When a controls manufacturer puts up a brick wall so there is no migration path from an established platform to newer models, we call that a dead end. To make any change generally requires scrapping the entire investment in hardware, training and programming. This resets the meter on cost-of-ownership. Regardless of brand loyalty or a sense of low risk involved in staying with the same supplier, you are now faced with starting over from scratch. With a cold, objective attitude, pose these questions:
• Does the supplier have a history of ending one product line abruptly, then starting over with a whole new one?
• Does the supplier design and manufacture newer systems?
• Was the new system built to supplier spec, a private-label project, or acquisition of another company’s system?
• How long will they offer technical support?
• How has the company handled support for past product retirements?
• Do you pay a premium for support compared to newer models?
• How long will they continue to supply replacement parts?
• How many different software platforms are required to support old and new systems?
• Have they got software to convert old programs to operate the new hardware?
Questions to ask yourself:
• How long can your company afford to support multiple controller platforms?
• Are software/programming specialists required for each system?
• Is an inventory of parts required for each system type?
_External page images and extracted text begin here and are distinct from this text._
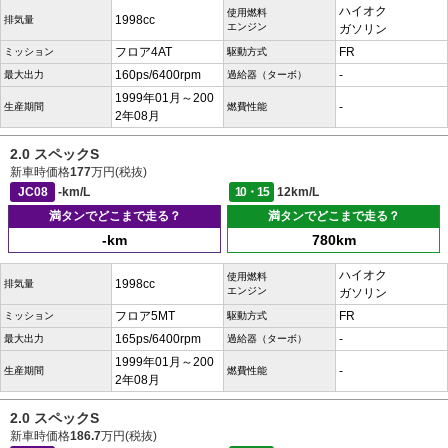
ハイオク
使用燃料
1998cc
排気量
エンジン
ガソリン
フロア4AT
FR
ミッション
駆動方式
160ps/6400rpm
-
最大出力
過給器（ターボ）
1999年01月～200
-
生産期間
燃費性能
2年08月
2.0 スペックS
新車時価格
177
万円(税抜)
JC08
-km/L
10・15
12km/L
満タンでどこまで走る？
満タンでどこまで走る？
-km
780km
ハイオク
使用燃料
1998cc
排気量
エンジン
ガソリン
フロア5MT
FR
ミッション
駆動方式
165ps/6400rpm
-
最大出力
過給器（ターボ）
1999年01月～200
-
生産期間
燃費性能
2年08月
2.0 スペックS
新車時価格
186.7
万円(税抜)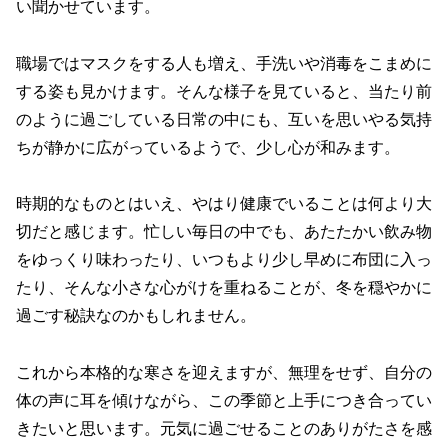
い聞かせています。
職場ではマスクをする人も増え、手洗いや消毒をこまめに
する姿も見かけます。そんな様子を見ていると、当たり前
のように過ごしている日常の中にも、互いを思いやる気持
ちが静かに広がっているようで、少し心が和みます。
時期的なものとはいえ、やはり健康でいることは何より大
切だと感じます。忙しい毎日の中でも、あたたかい飲み物
をゆっくり味わったり、いつもより少し早めに布団に入っ
たり、そんな小さな心がけを重ねることが、冬を穏やかに
過ごす秘訣なのかもしれません。
これから本格的な寒さを迎えますが、無理をせず、自分の
体の声に耳を傾けながら、この季節と上手につき合ってい
きたいと思います。元気に過ごせることのありがたさを感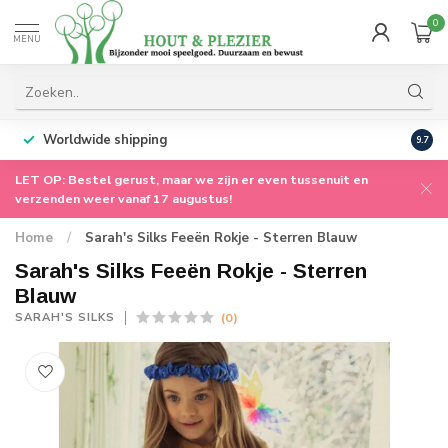
0
MENU
Worldwide shipping
9.7
LET OP: Bestel gerust, maar we zijn er even tussenuit en
verzenden weer vanaf 17 augustus!
Home
/
Sarah's Silks Feeën Rokje - Sterren Blauw
Sarah's Silks Feeën Rokje - Sterren
Blauw
(0)
SARAH'S SILKS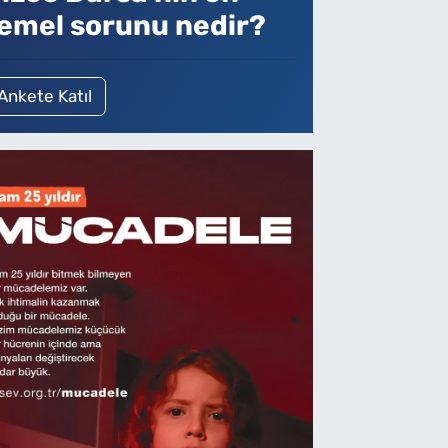
emel sorunu nedir?
Ankete Katıl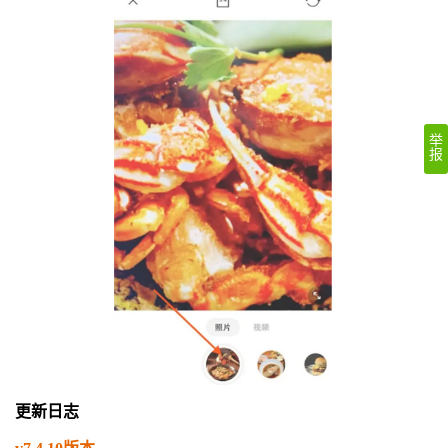
举
报
更新日志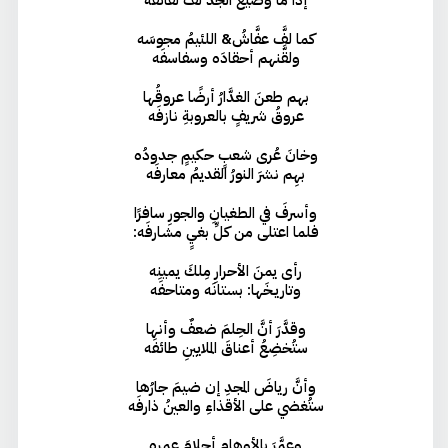
كما لفَّ عفَّاشُ& اللئيمُ مجوسَه
ولقَّنهم أحقادَه وسفاسفَه
بهم طعنَ الغدَّارُ أرضًا عروقُها
عروقُ شريفٍ بالعروبةِ نازفَه
وخانَ عُرى شعبٍ حكيمٍ جدودُه
بهِم نشرَ النورُ القديمُ معارفَه
وأسرفَ في الطغيانِ والجورِ سافرًا
فلما اعتلى من كلِّ بغيٍ مشارفَه:
رأى يمنَ الأحرارِ مِلكَ يمينِه
وتاريـخَها: بستانَه ومتاحفَه
وقدَّرَ أنَّ الحِلمَ ضعفٌ وأنها
ستُخضِعُ أعناقَ الملايينِ طائفَه
وأنَّ رياضَ المجدِ إن ضيمَ جارُها
ستُغضي على الأقذاءِ والعينُ ذارفَه
وعمَّرَ بالأوهامِ أحلامَ عمرِهِ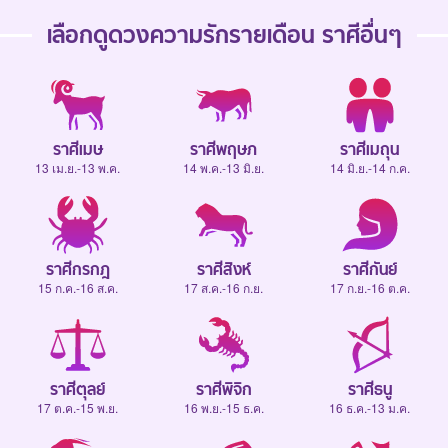
เลือกดู
ดวงความรักรายเดือน
ราศีอื่นๆ
ราศีเมษ
ราศีพฤษภ
ราศีเมถุน
13 เม.ย.-13 พ.ค.
14 พ.ค.-13 มิ.ย.
14 มิ.ย.-14 ก.ค.
ราศีกรกฎ
ราศีสิงห์
ราศีกันย์
15 ก.ค.-16 ส.ค.
17 ส.ค.-16 ก.ย.
17 ก.ย.-16 ต.ค.
ราศีตุลย์
ราศีพิจิก
ราศีธนู
17 ต.ค.-15 พ.ย.
16 พ.ย.-15 ธ.ค.
16 ธ.ค.-13 ม.ค.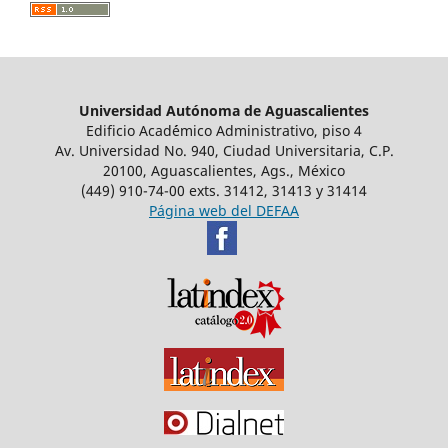
Universidad Autónoma de Aguascalientes
Edificio Acad´émico Administrativo, piso 4
Av. Universidad No. 940, Ciudad Universitaria, C.P.
20100, Aguascalientes, Ags., México
(449) 910-74-00 exts. 31412, 31413 y 31414
Página web del DEFAA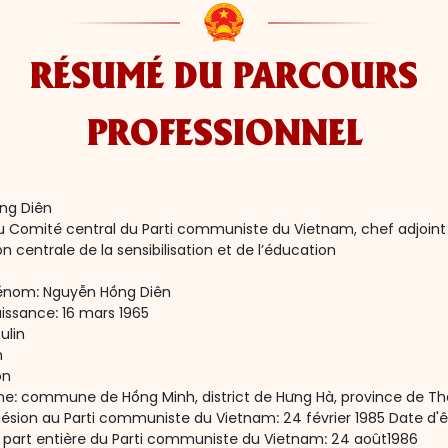
RÉSUMÉ DU PARCOURS
PROFESSIONNEL
ng Diên
Comité central du Parti communiste du Vietnam, chef adjoint 
 centrale de la sensibilisation et de l’éducation
énom: Nguyễn Hồng Diên
issance: 16 mars 1965
ulin
h
on
gine: commune de Hồng Minh, district de Hưng Hà, province de Th
ésion au Parti communiste du Vietnam: 24 février 1985 Date d'ê
art entière du Parti communiste du Vietnam: 24 août1986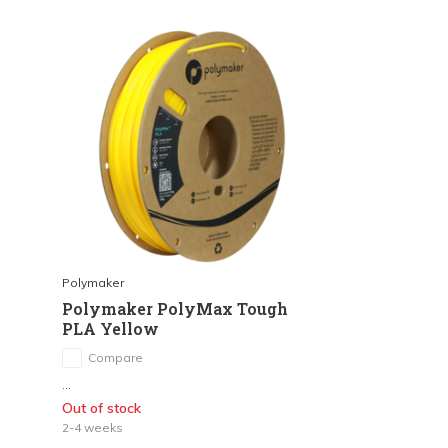
Polymaker
Polymaker PolyMax Tough
PLA Yellow
Compare
...
Out of stock
2-4 weeks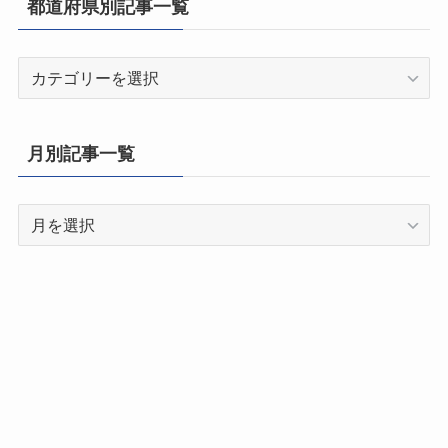
都道府県別記事一覧
都
道
府
県
月別記事一覧
別
記
月
事
別
一
記
覧
事
一
覧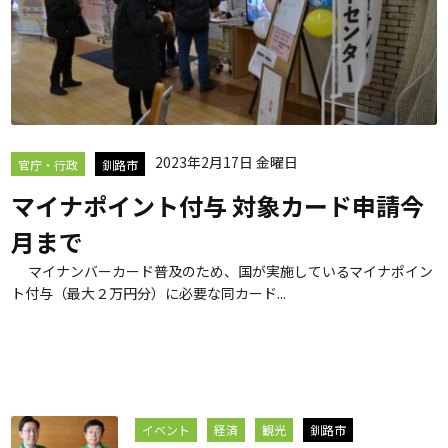
2023年2月17日 金曜日
官庁・行政
釧路市
マイナポイント付与 対象カード申請今
月まで
マイナンバーカード普及のため、国が実施しているマイナポイン
ト付与（最大２万円分）に必要な同カード...
イベント
経済
観光
釧路市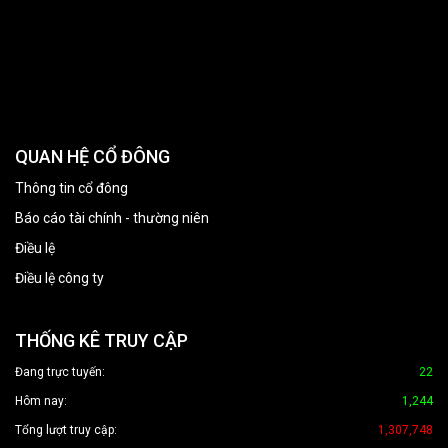
QUAN HỆ CỔ ĐÔNG
Thông tin cổ đông
Báo cáo tài chính - thường niên
Điều lệ
Điều lệ công ty
THỐNG KÊ TRUY CẬP
Đang trực tuyến:
22
Hôm nay:
1,244
Tổng lượt truy cập:
1,307,748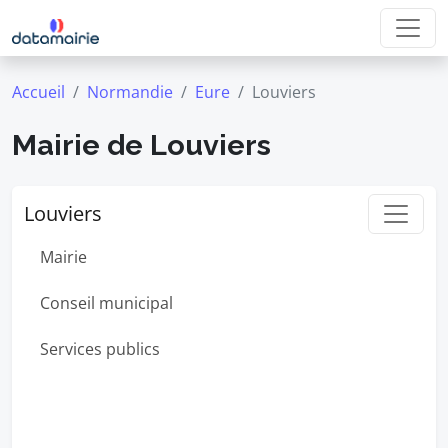
Accueil
Normandie
Eure
Louviers
Mairie de Louviers
Louviers
Mairie
Conseil municipal
Services publics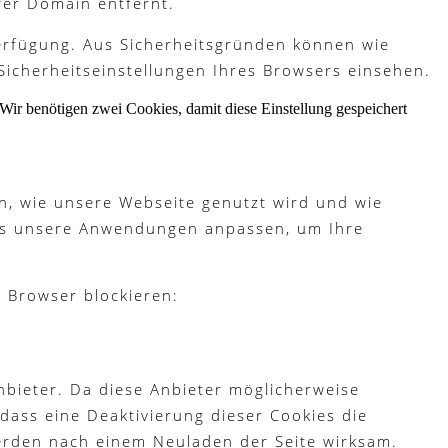
rer Domain entfernt.
Verfügung. Aus Sicherheitsgründen können wie
Sicherheitseinstellungen Ihres Browsers einsehen.
Wir benötigen zwei Cookies, damit diese Einstellung gespeichert
n, wie unsere Webseite genutzt wird und wie
ies unsere Anwendungen anpassen, um Ihre
m Browser blockieren:
bieter. Da diese Anbieter möglicherweise
dass eine Deaktivierung dieser Cookies die
erden nach einem Neuladen der Seite wirksam.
• Is downtime or long lead times required for delivery of replacement parts?
• What’s the cost of not upgrading to new capabilities?
• Will production still be competitive?
And watch out for one-way streets. The controls manufacturer has a migration path, but it may not be as simple to implement upgrades to the controller as it seems. The main problem users encounter is that the upgrade is not backward compatible with legacy systems. In order to maintain productivity, several platforms and software packages must be supported.
Steer clear of one-way street upgrade scenarios by getting straight answers to these questions:
• Are upgrades of capabilities available on all series models? If not, are they available for the models you have installed?
• What steps are involved in upgrading the firmware and software?
• Is there more than one software package required to complete the upgrade?
• What additional programming is required?
• Are there any software utilities that can convert my current program code for use with new controllers?
• How much of my original hardware investment can be reused?
• Is programming similar enough that additional training is minimal?
• How long does it take to complete the overall transition?
• Can you afford to have your production stand idle for that long?
Become a skeptical, objective shopper when you reconsider controller suppliers. Remember, old loyalties must be based on realistic performance and service. If either of those has faltered recently, it is more risky to your company’s future to stick with a partner with weaker performance.